=== Begin Enclosure ===

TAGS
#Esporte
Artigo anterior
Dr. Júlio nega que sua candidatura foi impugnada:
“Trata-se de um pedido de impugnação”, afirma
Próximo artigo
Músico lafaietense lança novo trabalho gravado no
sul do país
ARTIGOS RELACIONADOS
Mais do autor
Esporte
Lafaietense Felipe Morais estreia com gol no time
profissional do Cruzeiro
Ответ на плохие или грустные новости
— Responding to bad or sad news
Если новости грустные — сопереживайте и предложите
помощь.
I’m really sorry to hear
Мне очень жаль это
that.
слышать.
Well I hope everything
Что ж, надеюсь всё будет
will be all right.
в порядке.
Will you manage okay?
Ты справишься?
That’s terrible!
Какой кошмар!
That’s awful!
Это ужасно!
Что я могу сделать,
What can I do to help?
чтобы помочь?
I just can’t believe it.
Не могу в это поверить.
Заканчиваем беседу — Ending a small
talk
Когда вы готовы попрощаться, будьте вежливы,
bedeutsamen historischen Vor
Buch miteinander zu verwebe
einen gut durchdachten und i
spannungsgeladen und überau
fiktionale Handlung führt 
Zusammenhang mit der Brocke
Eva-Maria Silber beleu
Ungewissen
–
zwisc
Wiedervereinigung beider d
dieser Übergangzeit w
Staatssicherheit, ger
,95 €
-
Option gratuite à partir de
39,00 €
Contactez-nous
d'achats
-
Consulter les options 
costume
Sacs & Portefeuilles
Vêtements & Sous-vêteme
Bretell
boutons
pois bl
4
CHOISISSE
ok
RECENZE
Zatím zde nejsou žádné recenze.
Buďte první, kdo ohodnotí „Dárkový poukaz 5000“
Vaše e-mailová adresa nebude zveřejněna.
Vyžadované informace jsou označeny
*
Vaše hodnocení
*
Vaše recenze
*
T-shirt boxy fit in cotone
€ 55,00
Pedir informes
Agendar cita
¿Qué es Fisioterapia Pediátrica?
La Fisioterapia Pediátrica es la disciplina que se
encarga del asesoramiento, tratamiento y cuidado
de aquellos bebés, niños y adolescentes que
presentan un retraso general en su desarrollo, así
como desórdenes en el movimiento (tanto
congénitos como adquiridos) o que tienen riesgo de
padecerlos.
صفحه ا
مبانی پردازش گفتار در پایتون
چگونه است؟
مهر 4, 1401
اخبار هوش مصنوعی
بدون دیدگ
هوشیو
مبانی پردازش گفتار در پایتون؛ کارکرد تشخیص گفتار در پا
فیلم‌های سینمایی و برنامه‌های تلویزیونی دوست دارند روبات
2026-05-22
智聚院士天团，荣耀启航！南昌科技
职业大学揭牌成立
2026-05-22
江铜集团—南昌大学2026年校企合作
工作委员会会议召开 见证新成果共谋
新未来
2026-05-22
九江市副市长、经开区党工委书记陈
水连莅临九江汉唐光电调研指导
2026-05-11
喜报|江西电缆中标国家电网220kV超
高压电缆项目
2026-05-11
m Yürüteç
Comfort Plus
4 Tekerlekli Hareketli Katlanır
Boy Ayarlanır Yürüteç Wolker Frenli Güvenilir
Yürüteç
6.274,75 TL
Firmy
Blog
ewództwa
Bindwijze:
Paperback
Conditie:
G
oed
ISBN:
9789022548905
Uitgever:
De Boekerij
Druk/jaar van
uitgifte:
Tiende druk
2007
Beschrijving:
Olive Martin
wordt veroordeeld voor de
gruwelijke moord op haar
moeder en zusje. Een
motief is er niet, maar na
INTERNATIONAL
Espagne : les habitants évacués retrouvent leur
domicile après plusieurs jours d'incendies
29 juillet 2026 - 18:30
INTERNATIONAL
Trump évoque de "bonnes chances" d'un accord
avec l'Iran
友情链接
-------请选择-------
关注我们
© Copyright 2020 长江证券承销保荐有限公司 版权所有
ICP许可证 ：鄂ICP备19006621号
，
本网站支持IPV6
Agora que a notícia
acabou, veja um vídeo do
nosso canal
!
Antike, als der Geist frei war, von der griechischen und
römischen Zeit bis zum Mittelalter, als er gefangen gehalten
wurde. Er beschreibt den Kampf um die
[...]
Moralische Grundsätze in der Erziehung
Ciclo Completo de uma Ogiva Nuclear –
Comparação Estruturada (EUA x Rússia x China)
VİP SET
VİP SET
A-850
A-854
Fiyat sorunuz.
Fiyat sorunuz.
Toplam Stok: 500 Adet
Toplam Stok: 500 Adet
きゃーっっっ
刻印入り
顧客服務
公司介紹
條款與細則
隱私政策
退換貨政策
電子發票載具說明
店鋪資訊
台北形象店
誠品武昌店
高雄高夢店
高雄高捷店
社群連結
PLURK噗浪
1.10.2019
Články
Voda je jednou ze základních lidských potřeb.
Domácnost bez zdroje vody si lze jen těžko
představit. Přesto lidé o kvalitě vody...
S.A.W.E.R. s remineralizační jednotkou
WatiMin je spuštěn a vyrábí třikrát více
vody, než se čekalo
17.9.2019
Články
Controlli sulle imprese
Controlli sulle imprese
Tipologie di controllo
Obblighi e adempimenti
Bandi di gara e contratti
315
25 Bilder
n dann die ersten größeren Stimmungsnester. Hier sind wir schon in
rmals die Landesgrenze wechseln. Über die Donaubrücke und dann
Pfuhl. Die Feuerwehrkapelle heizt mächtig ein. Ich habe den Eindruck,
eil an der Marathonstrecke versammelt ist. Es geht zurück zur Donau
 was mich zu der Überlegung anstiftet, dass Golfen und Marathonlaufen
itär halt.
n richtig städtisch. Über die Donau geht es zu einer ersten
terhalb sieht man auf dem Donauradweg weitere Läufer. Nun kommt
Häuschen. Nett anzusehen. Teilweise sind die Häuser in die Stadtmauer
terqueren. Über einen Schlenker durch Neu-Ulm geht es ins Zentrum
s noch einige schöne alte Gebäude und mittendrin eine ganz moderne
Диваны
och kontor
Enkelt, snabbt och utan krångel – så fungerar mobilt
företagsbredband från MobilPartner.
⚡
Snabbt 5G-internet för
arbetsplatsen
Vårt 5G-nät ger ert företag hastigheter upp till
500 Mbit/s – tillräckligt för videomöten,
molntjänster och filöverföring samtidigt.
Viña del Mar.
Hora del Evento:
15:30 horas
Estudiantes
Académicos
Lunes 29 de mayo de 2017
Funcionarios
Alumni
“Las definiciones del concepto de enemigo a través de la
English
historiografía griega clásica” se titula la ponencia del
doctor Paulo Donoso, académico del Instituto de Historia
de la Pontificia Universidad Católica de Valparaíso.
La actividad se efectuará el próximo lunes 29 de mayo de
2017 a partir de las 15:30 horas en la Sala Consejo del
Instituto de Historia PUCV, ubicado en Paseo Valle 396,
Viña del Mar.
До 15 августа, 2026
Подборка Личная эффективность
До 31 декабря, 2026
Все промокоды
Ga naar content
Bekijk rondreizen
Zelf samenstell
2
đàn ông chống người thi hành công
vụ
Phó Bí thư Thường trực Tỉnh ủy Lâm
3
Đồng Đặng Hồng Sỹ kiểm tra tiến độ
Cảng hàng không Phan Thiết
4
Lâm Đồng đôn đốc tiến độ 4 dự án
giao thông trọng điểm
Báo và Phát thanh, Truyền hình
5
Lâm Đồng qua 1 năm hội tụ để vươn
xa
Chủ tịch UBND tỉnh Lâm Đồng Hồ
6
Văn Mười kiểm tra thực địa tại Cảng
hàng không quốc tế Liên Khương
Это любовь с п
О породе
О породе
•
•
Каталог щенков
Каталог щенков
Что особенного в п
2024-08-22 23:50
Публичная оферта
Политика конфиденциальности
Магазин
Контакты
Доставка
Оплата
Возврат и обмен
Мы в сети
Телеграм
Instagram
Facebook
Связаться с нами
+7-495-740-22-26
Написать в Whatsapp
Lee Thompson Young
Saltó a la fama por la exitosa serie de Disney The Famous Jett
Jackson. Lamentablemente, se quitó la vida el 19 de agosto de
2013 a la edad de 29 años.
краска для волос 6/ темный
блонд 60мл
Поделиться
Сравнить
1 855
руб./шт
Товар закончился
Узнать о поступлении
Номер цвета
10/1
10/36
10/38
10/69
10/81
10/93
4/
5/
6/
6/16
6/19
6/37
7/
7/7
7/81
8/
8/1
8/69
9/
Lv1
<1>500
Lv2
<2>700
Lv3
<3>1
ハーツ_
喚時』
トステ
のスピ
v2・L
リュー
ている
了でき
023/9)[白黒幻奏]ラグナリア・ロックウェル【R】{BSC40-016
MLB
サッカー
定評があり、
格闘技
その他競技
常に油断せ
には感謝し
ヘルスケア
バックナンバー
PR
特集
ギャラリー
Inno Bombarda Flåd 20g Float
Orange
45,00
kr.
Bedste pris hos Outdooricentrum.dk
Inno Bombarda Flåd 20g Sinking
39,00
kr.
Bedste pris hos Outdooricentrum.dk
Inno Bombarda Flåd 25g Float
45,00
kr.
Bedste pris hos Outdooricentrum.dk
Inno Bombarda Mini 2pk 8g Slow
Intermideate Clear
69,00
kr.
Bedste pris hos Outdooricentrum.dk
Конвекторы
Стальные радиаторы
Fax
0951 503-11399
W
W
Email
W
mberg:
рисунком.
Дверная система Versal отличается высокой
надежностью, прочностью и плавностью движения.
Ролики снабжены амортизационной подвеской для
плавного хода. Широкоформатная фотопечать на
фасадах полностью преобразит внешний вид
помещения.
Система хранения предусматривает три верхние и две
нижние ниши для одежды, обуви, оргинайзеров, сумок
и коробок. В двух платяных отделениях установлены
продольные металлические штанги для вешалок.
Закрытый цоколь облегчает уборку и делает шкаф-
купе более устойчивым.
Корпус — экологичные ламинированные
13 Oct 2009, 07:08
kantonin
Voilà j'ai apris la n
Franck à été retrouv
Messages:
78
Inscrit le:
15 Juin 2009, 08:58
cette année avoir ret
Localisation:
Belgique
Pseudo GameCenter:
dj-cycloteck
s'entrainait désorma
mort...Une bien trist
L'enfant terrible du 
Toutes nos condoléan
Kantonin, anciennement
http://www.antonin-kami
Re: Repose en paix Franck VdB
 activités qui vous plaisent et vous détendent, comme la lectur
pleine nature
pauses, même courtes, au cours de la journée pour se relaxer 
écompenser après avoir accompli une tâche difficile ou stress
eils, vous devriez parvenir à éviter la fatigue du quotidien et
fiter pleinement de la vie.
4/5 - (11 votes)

=== End Enclosure ===

Aim of the task: Transcribe, exactly and without additions, the lines of the records above, beginning with the line that contains "profissional do Cruzeiro" and ending with the line that contains "Buďte první, kdo", both included.

Solved exercise:
profissional do Cruzeiro
Ответ на плохие или грустные новости
— Responding to bad or sad news
Если новости грустные — сопереживайте и предложите
помощь.
I’m really sorry to hear
Мне очень жаль это
that.
слышать.
Well I hope everything
Что ж, надеюсь всё будет
will be all right.
в порядке.
Will you manage okay?
Ты справишься?
That’s terrible!
Какой кошмар!
That’s awful!
Это ужасно!
Что я могу сделать,
What can I do to help?
чтобы помочь?
I just can’t believe it.
Не могу в это поверить.
Заканчиваем беседу — Ending a small
talk
Когда вы готовы попрощаться, будьте вежливы,
bedeutsamen historischen Vor
Buch miteinander zu verwebe
einen gut durchdachten und i
spannungsgeladen und überau
fiktionale Handlung führt 
Zusammenhang mit der Brocke
Eva-Maria Silber beleu
Ungewissen
–
zwisc
Wiedervereinigung beider d
dieser Übergangzeit w
Staatssicherheit, ger
,95 €
-
Option gratuite à partir de
39,00 €
Contactez-nous
d'achats
-
Consulter les options 
costume
Sacs & Portefeuilles
Vêtements & Sous-vêteme
Bretell
boutons
pois bl
4
CHOISISSE
ok
RECENZE
Zatím zde nejsou žádné recenze.
Buďte první, kdo ohodnotí „Dárkový poukaz 5000“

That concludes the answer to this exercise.